Bedroom
Elisa Pinto
April 26 – July 6, 2025
Is there any place more unobtrusively significant in our lives than the room we grew up in—the space in which we played and talked, thought, read, and whispered dreams into the dark, fumbling our way through the rituals that produce personhood; in which the mental furniture that defines us assumed a coherent arrangement; and in which, awaking, we assumed the specific, self-aware consciousness that is a self?

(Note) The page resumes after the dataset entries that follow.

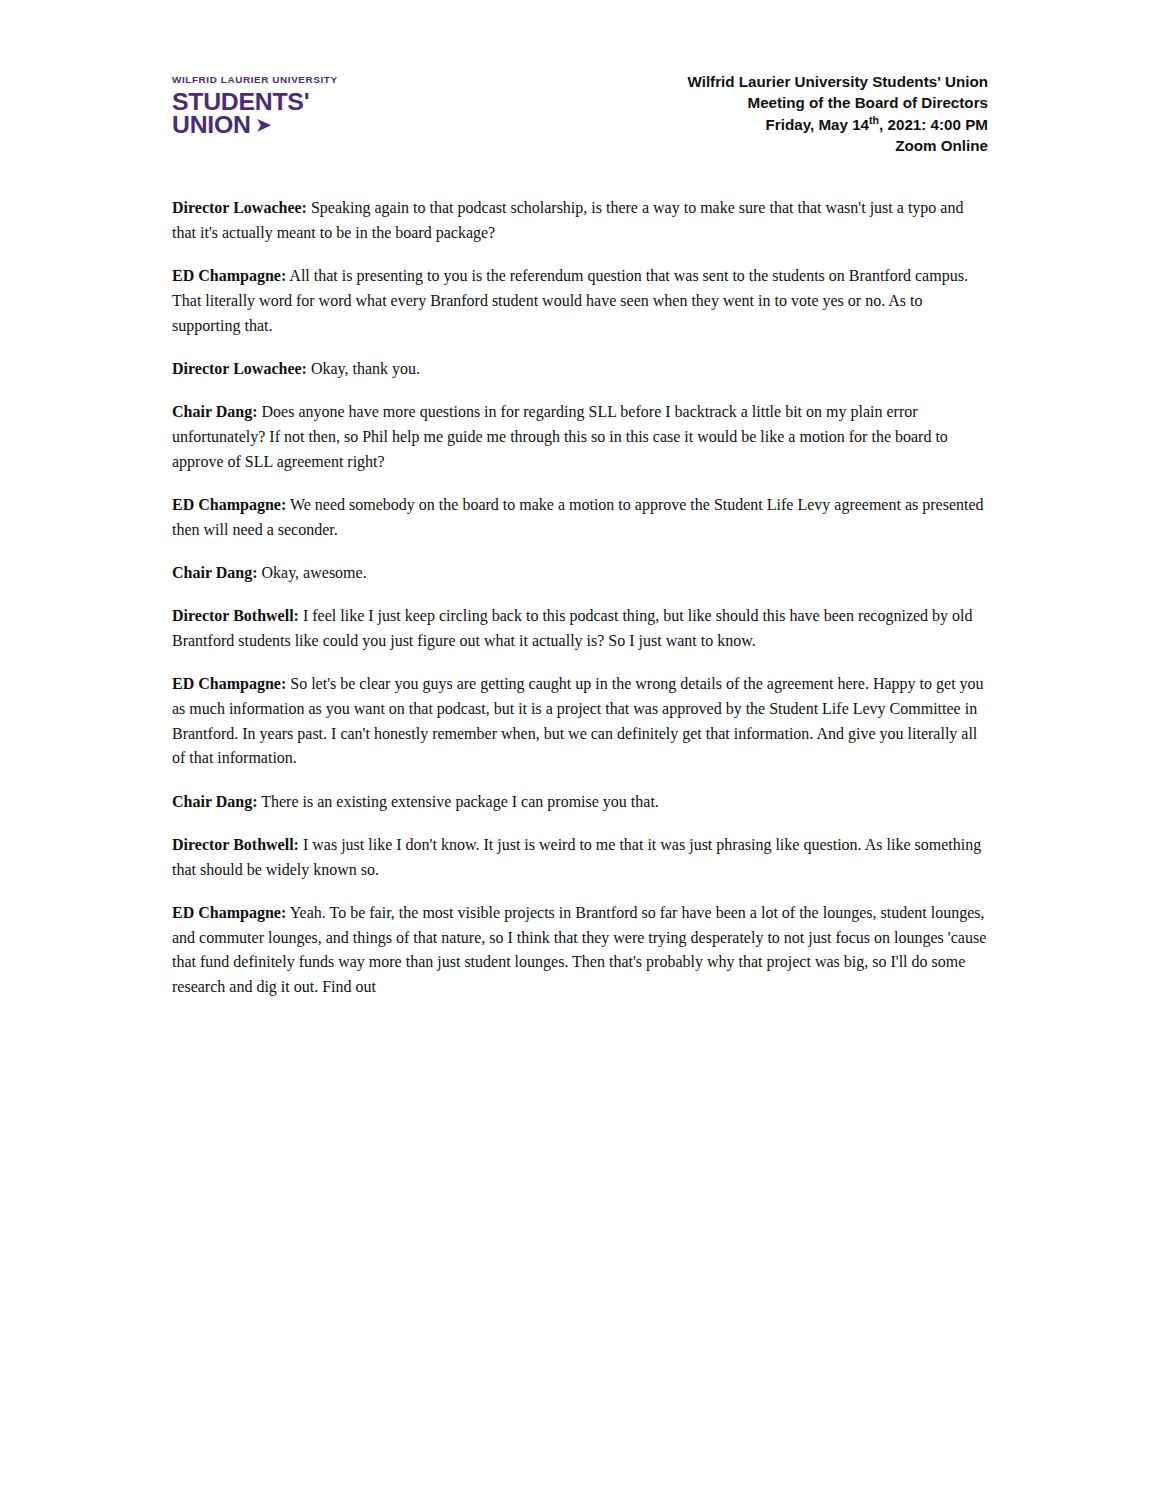WILFRID LAURIER UNIVERSITY
STUDENTS'
UNION ➤
Wilfrid Laurier University Students' Union
Meeting of the Board of Directors
Friday, May 14th, 2021: 4:00 PM
Zoom Online
Director Lowachee: Speaking again to that podcast scholarship, is there a way to make sure that that wasn't just a typo and that it's actually meant to be in the board package?
ED Champagne: All that is presenting to you is the referendum question that was sent to the students on Brantford campus. That literally word for word what every Branford student would have seen when they went in to vote yes or no. As to supporting that.
Director Lowachee: Okay, thank you.
Chair Dang: Does anyone have more questions in for regarding SLL before I backtrack a little bit on my plain error unfortunately? If not then, so Phil help me guide me through this so in this case it would be like a motion for the board to approve of SLL agreement right?
ED Champagne: We need somebody on the board to make a motion to approve the Student Life Levy agreement as presented then will need a seconder.
Chair Dang: Okay, awesome.
Director Bothwell: I feel like I just keep circling back to this podcast thing, but like should this have been recognized by old Brantford students like could you just figure out what it actually is? So I just want to know.
ED Champagne: So let's be clear you guys are getting caught up in the wrong details of the agreement here. Happy to get you as much information as you want on that podcast, but it is a project that was approved by the Student Life Levy Committee in Brantford. In years past. I can't honestly remember when, but we can definitely get that information. And give you literally all of that information.
Chair Dang: There is an existing extensive package I can promise you that.
Director Bothwell: I was just like I don't know. It just is weird to me that it was just phrasing like question. As like something that should be widely known so.
ED Champagne: Yeah. To be fair, the most visible projects in Brantford so far have been a lot of the lounges, student lounges, and commuter lounges, and things of that nature, so I think that they were trying desperately to not just focus on lounges 'cause that fund definitely funds way more than just student lounges. Then that's probably why that project was big, so I'll do some research and dig it out. Find out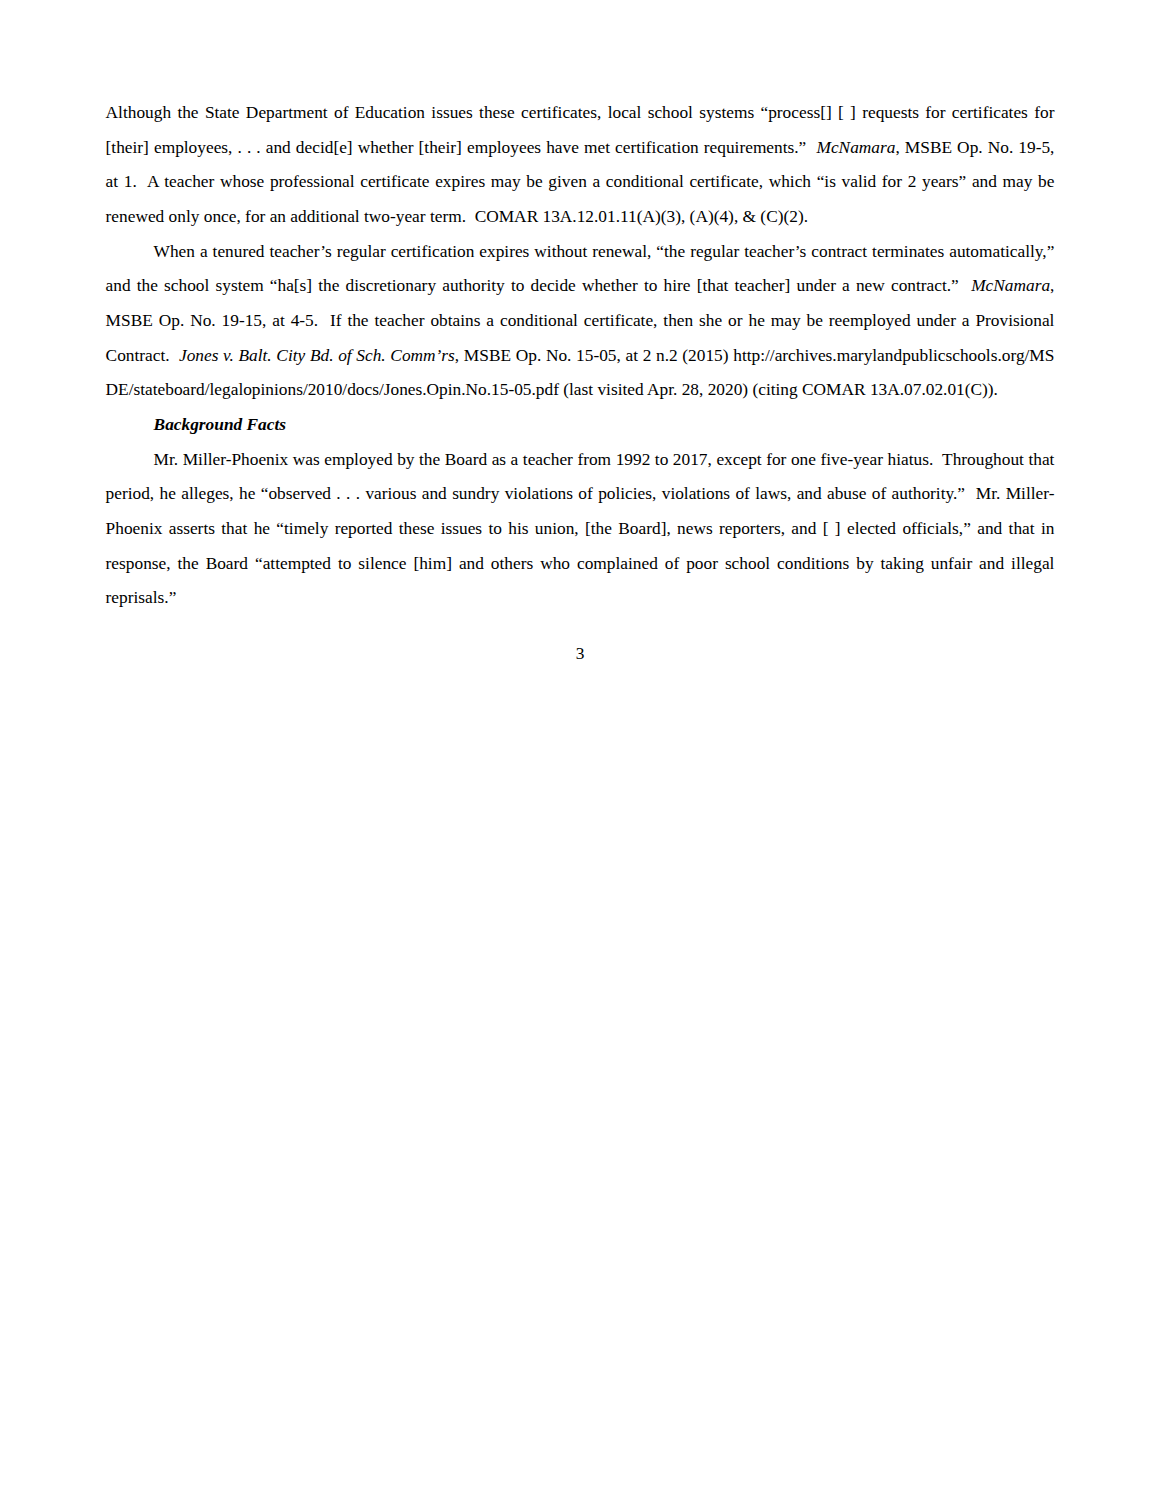Although the State Department of Education issues these certificates, local school systems “process[] [ ] requests for certificates for [their] employees, . . . and decid[e] whether [their] employees have met certification requirements.” McNamara, MSBE Op. No. 19-5, at 1. A teacher whose professional certificate expires may be given a conditional certificate, which “is valid for 2 years” and may be renewed only once, for an additional two-year term. COMAR 13A.12.01.11(A)(3), (A)(4), & (C)(2).
When a tenured teacher’s regular certification expires without renewal, “the regular teacher’s contract terminates automatically,” and the school system “ha[s] the discretionary authority to decide whether to hire [that teacher] under a new contract.” McNamara, MSBE Op. No. 19-15, at 4-5. If the teacher obtains a conditional certificate, then she or he may be reemployed under a Provisional Contract. Jones v. Balt. City Bd. of Sch. Comm’rs, MSBE Op. No. 15-05, at 2 n.2 (2015) http://archives.marylandpublicschools.org/MSDE/stateboard/legalopinions/2010/docs/Jones.Opin.No.15-05.pdf (last visited Apr. 28, 2020) (citing COMAR 13A.07.02.01(C)).
Background Facts
Mr. Miller-Phoenix was employed by the Board as a teacher from 1992 to 2017, except for one five-year hiatus. Throughout that period, he alleges, he “observed . . . various and sundry violations of policies, violations of laws, and abuse of authority.” Mr. Miller-Phoenix asserts that he “timely reported these issues to his union, [the Board], news reporters, and [ ] elected officials,” and that in response, the Board “attempted to silence [him] and others who complained of poor school conditions by taking unfair and illegal reprisals.”
3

For me it happened lying in bed, staring at the garish 1970s wallpaper (irregular, not-quite rainbow stripes) that covered one wall of my childhood bedroom. It was around age ten (?), under the sign of this inauspicious pattern, that I believe personality emplacement (psychological implantation?) occurred. There is nothing about what I felt watching airplanes on approach to San Francisco International Airport cross the big picture window in that room that I cannot recall. And I would have little difficulty reproducing the precise physical scenario of the closet’s sticky track-mounted sliding doors. Or retrieving the emotions stored in the clutter of stuff that accumulated in there—like the wind-up lion that played You Are My Sunshine, whose mustard yellow yarn mane I had been unselfconsciously sticking up my nose just a year or two earlier.

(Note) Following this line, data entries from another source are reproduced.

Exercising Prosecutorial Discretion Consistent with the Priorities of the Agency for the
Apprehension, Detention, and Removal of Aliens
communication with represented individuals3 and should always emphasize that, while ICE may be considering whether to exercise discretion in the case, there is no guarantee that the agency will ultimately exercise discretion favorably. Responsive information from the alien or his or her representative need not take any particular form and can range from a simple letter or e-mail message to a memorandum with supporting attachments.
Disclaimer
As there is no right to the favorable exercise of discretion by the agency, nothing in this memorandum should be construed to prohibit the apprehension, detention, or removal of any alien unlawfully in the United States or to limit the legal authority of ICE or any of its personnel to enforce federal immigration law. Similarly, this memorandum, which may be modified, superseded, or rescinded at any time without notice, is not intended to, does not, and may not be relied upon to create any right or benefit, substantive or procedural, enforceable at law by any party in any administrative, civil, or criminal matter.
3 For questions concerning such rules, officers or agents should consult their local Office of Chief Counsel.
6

Elisa Pinto (Aguascalientes, Mexico, 1985) generally works autobiographically. This sketch presentation of her bedroom includes an enigmatic, carefully restricted selection of elements. The inclusions reference the emotional memory content of the things, people, and relationships—their presence and absence—and the overall spatial scenario of life that they constitute, in and by which she was formed. The dominant feature is the copper piping that outlines the space and suggests that what matters most is what circulates out of view. While the most visible element is a vertical blind tie-dye in which all of that emotion seems concentrated in a seething, special-effects ocean of color. The dimensions of the room are precise. As is the modeling tool Elisa used to plan the installation of Bedroom virtually. She tried every conceivable orientation to get her space to fit neatly within this space, which it does not.
We are the products of many environments, but once constructed, we are not easily contained.